The Social Enterprise Institute Panel Presentation

The Social Enterprise Institute (SEI) wrapped up the semester with its final Lecture Series event of the year, a panel presentation by three individuals involved in impact investing. The event, titled “Investing for Impact”, incorporated perspectives from many different areas of social finance and explored the breadth of innovation tackling extreme poverty and progressing global development. Speakers highlighted not only the successes seen resulting from their work and unique methods, but also the areas in which they have struggled.
Leading off the panel discussion was Tim Spittle, a recent graduate from the Northeastern’s School of Business and an experienced representative of SEI both on campus and throughout the world. Spittle is a Lending Analyst at Root Capital. He focuses on new lending projection models, evaluating the performance of past lending operations, and informing other departments within Root Capital of performance metrics. Root Capital focuses on the “missing middle”, the agricultural businesses that require more than micro loan capital yet still not enough to secure capital from a commercial bank.

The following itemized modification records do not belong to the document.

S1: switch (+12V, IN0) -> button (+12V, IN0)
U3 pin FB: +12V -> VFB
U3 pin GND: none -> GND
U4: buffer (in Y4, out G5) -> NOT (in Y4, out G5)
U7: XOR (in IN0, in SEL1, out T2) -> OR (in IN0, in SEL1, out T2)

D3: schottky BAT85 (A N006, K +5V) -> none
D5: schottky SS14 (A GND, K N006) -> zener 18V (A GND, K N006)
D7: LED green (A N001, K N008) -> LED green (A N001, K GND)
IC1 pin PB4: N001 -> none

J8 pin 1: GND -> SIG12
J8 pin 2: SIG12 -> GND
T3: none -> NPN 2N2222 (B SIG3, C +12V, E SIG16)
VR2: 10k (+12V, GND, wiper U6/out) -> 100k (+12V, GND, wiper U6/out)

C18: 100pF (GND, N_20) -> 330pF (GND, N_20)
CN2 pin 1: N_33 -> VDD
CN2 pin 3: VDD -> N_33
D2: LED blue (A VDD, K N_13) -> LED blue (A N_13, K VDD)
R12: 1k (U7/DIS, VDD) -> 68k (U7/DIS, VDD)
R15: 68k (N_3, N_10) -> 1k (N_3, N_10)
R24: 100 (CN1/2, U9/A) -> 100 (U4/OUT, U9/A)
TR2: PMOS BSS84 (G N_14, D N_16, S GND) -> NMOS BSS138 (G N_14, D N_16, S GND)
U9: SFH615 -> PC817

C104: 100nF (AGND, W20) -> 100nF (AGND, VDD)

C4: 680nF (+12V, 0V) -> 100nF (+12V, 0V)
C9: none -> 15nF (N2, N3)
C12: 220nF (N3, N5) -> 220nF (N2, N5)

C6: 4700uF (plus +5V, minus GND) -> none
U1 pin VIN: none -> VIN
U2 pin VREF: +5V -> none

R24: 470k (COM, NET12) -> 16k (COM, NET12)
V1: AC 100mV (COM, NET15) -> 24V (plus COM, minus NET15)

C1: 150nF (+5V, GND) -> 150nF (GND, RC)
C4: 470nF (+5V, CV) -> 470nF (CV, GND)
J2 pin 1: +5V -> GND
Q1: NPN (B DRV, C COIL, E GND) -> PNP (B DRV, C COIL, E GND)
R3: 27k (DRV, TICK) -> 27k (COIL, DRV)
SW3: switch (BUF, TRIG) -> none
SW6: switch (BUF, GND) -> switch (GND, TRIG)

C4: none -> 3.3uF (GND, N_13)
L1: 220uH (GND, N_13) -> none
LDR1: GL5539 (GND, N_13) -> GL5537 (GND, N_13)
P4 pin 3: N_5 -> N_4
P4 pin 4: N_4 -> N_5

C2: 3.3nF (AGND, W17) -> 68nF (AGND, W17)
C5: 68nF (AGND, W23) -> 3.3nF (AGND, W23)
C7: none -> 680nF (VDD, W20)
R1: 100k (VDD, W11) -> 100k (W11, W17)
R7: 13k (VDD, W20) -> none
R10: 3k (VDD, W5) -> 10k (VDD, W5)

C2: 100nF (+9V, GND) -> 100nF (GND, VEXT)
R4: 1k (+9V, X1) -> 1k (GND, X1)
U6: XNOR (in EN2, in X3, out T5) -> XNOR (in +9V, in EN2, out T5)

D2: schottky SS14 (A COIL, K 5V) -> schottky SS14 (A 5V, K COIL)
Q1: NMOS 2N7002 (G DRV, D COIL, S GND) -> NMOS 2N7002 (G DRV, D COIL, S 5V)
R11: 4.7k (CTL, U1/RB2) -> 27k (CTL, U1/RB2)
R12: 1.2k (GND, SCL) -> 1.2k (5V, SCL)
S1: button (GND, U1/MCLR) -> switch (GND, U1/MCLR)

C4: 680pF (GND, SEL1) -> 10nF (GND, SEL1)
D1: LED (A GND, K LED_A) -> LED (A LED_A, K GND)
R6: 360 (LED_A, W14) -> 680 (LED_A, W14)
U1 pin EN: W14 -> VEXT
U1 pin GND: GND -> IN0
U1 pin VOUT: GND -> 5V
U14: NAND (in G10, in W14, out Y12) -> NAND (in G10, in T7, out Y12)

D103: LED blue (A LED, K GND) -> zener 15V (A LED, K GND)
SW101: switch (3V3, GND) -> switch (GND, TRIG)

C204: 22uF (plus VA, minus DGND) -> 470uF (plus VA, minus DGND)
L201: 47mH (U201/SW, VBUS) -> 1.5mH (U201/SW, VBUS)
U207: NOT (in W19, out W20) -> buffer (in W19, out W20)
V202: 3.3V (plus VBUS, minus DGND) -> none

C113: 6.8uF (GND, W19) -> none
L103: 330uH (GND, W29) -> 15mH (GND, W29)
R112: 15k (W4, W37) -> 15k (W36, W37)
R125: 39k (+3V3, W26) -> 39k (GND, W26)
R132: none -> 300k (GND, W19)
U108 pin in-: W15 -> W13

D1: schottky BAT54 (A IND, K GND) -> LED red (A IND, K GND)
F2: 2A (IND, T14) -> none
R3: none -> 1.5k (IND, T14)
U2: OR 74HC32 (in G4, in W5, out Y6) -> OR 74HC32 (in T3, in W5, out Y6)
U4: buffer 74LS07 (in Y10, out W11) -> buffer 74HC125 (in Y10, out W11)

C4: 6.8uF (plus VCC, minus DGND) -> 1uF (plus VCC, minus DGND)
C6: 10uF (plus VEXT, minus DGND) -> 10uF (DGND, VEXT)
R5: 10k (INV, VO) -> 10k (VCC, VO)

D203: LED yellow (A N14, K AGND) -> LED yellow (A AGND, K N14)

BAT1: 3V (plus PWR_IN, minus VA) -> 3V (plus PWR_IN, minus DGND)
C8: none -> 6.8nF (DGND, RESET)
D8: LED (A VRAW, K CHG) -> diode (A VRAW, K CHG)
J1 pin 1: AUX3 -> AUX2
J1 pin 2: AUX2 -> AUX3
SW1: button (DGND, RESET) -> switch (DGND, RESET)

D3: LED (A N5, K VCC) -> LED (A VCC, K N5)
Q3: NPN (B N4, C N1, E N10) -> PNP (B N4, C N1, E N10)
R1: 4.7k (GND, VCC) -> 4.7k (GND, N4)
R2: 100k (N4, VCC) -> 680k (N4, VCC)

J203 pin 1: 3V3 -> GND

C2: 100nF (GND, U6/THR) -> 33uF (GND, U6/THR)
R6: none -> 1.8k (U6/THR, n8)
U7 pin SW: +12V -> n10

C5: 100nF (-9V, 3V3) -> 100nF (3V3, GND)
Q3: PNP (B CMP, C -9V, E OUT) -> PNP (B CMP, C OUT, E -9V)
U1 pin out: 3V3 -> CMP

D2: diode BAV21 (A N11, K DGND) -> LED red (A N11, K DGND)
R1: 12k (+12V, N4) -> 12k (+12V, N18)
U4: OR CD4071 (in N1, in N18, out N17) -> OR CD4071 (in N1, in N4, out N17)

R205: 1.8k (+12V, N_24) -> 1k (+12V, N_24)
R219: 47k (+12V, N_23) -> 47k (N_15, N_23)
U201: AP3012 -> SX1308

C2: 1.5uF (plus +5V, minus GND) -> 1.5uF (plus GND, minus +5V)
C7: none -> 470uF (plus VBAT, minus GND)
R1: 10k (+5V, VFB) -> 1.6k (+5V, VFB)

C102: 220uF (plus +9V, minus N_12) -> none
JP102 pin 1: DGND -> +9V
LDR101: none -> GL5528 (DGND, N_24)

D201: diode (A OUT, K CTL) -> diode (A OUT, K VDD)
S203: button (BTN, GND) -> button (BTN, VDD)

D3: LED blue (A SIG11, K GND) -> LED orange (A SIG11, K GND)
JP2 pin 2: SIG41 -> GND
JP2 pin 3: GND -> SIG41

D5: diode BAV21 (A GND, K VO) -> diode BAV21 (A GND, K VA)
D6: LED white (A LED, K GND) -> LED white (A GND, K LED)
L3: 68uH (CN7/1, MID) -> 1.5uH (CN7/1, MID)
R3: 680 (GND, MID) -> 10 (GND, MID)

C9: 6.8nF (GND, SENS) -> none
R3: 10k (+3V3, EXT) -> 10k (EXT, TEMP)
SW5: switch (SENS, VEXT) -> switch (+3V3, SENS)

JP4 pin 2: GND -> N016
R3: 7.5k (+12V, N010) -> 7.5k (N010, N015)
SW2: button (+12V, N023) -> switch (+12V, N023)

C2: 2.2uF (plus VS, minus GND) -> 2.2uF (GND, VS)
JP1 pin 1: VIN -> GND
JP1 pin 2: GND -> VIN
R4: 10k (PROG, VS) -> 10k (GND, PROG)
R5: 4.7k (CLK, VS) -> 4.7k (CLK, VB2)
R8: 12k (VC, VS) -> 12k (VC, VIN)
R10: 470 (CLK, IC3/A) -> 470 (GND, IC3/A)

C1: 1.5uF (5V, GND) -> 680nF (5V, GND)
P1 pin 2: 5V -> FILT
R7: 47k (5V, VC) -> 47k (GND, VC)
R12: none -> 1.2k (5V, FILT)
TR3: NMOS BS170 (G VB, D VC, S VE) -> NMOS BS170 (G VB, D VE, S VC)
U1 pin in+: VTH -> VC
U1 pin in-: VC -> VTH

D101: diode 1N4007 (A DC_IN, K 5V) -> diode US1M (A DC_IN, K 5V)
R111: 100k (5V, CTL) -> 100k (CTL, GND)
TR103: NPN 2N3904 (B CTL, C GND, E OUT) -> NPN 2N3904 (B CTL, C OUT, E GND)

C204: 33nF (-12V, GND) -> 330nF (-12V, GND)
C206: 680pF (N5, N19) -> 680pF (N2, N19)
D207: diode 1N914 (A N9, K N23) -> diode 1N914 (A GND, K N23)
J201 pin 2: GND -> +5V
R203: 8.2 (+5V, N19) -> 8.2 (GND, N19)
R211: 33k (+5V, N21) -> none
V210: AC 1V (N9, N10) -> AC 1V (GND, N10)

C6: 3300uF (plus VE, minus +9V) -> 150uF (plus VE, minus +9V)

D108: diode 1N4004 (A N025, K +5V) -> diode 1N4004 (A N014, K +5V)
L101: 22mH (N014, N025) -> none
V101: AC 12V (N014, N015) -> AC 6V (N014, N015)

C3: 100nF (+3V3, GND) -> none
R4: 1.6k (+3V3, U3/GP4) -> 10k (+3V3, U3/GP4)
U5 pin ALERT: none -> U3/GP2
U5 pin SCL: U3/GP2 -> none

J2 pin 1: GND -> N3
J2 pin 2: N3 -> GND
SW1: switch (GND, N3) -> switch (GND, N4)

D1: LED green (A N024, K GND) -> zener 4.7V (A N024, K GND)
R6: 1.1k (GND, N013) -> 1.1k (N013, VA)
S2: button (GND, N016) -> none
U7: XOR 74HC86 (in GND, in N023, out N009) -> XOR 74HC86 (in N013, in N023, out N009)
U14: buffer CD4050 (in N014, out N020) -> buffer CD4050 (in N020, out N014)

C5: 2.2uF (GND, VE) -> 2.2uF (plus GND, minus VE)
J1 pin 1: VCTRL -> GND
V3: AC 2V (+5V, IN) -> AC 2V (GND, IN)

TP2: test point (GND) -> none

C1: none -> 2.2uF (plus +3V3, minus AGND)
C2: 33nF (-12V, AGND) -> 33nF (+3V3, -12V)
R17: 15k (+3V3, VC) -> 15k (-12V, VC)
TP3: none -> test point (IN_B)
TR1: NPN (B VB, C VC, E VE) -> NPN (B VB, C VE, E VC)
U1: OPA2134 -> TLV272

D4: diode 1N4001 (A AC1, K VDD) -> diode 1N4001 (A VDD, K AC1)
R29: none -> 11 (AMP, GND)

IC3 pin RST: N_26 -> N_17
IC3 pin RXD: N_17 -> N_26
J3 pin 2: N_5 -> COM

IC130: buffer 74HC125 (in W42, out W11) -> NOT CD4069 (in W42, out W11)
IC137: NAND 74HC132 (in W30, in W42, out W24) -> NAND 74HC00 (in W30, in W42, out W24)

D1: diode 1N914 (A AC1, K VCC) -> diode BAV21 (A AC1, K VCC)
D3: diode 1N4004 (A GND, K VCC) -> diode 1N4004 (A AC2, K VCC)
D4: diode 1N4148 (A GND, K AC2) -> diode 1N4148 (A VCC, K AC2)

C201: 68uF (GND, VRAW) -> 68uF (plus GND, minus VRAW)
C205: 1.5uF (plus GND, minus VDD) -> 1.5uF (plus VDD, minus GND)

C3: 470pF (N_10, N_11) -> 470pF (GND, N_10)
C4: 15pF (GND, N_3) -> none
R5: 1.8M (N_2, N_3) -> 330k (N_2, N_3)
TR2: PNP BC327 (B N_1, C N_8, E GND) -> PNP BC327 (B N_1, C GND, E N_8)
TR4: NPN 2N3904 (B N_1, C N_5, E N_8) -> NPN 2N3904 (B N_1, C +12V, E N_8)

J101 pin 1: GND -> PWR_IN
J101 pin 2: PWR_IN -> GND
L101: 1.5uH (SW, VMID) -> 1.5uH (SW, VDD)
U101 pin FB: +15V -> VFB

Through this approach, the non-profit social investment fund is able to help individual farmers by dealing with the larger agricultural cooperatives. Spittle explained the importance of helping small farmers reach higher markets in order to get better prices for their products, while retaining a focus on environmental sustainability. Instead of accepting the low prices and the inherent lack of capital access that perpetuate a cycle of poverty for billions of farmers, Root Capital seeks to strengthen the value chain through enhanced relationships all the way from a farmer growing cocoa in Latin America to the cooperative they collaborate with to a buyer in the United States. Root Capital is financed through debt financing and philanthropic capital, a model that provides flexibility by maintaining the philanthropic capital for subsidizing things like overhead expenses.

John Grossman, the evening’s second speaker, is a partner and general counsel for the non-profit organization Third Sector Capital Partners. Prior to joining Third Sector, Grossman spent his most of his professional career working in law and performance management for Massachusetts. Third Sector is a non-profit organization that seeks to facilitate the transition to a performance-driven social sector in America. Innovative and sustainable financing for social services occurs through an organization like Third Sector that creates a web of relationships between government, service providers, investors, and project intermediaries. The various types of services offered by the organization are all related to the larger processes of “pay for success” contracting for services and Social Impact Bonds.

These newer methods of approaching impact-driven programs bring together all the previously mentioned sectors to implement already existing and proven programs that have clearly defined outcomes. In the attempt to alter the existing system, investors provide the initial capital to intermediaries and the government makes payments once the specific outcomes are achieved, hence “Pay For Success”. In a system where a private body rather than the government is responsible for programs’ performance management, there is greater potential for the government to save money on underperforming service programs. Domestic social impact bonds are are gaining lots of attentions, only one program in New York is underway, yet there are a handful in the planning phase for the near future, including in Massachusetts.

The last speaker of the program was Elizabeth Friend, Senior Program Officer at S³IDF-US, an acronym for the American branch of the Small Scale Sustainable Infrastructure Development Fund based locally in Cambridge. S³IDF is a registered 501(c)(3) public charity that seeks to develop solutions for half the human population that lacks access to basic infrastructure tools crucial for poverty alleviation. In introducing necessary infrastructure like power and electricity to reduce extreme poverty, S³IDF works to create and strengthen small-scale enterprises. These local businesses, predominantly in India and Southern Asia, use business methods to best provide things like lighting, drinking water, transportation, hydropower, cooking, and communication technologies.

This business development support and technological know-how is representative of S³IDF’s Social Merchant Bank Approach (SMBA), which revolves around maximizing impact for the poor and the environment. The organization seeks to leverage both philanthropic and development capital to facilitate co-financing pro-poor small enterprise solutions. In order to ultimately change the perception of financial institutions and technology providers regarding how they do business in the future, S³IDF actively encourages institutions to lend to the poor by taking the risk and providing the organization finances to pay if necessary. The organization seeks to expand in India and affect more than the 100,000 they have already helped. Future plans could potentially include replicating the SMBA model in other countries without changing the core non-profit model.

The panel series made it quite clear that impact investing is not going anywhere. Millions of dollars are allocated every year towards strengthening these business and philanthropic models. The goal is to grow social programs through financial incentives and only promote the programs that have demonstrable impact in society. No system is perfect, and less developed social programs will clearly be at a disadvantage, yet it is undeniable that these measures will lead to more confident program investors and participators.